HOW TO COMPLETE THIS TASK:
Return each line of the rows below that contains the string "value".

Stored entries
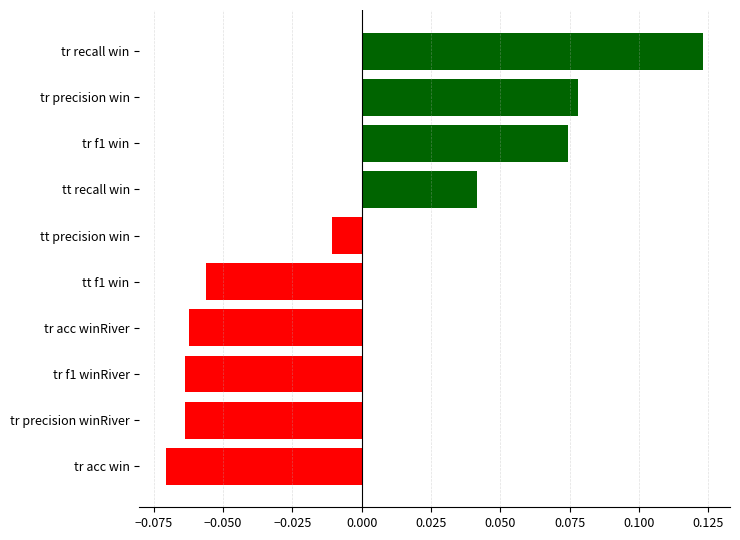

The value at tt f1 win is -0.0. True or false?

False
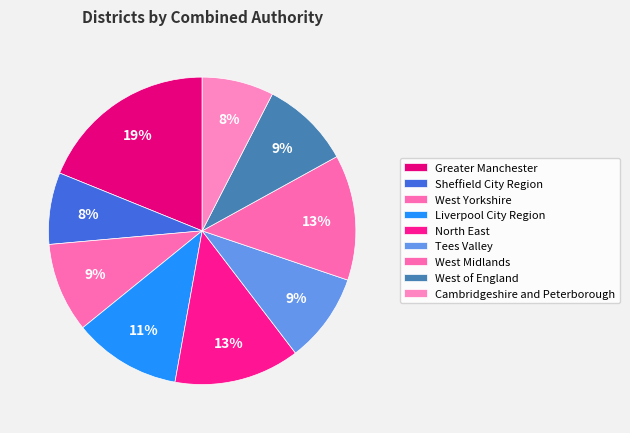

True or false: Greater Manchester accounts for 29% of the total.

False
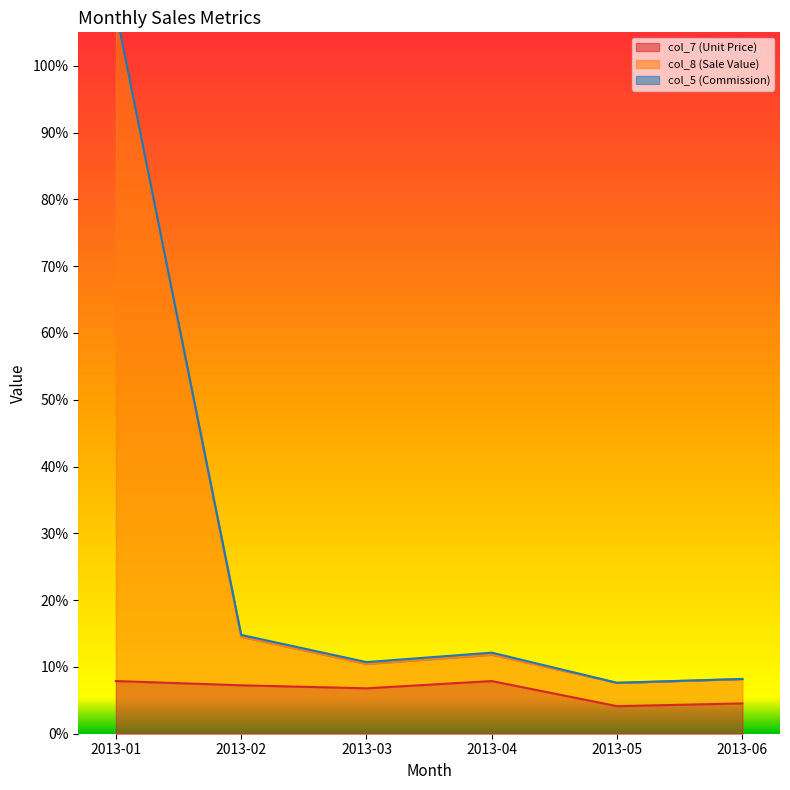

What value does the col_8 (Sale Value) series have at 2013-03?

0.1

RESPONSE:
The value at tt f1 win is -0.0. True or false?
What value does the col_8 (Sale Value) series have at 2013-03?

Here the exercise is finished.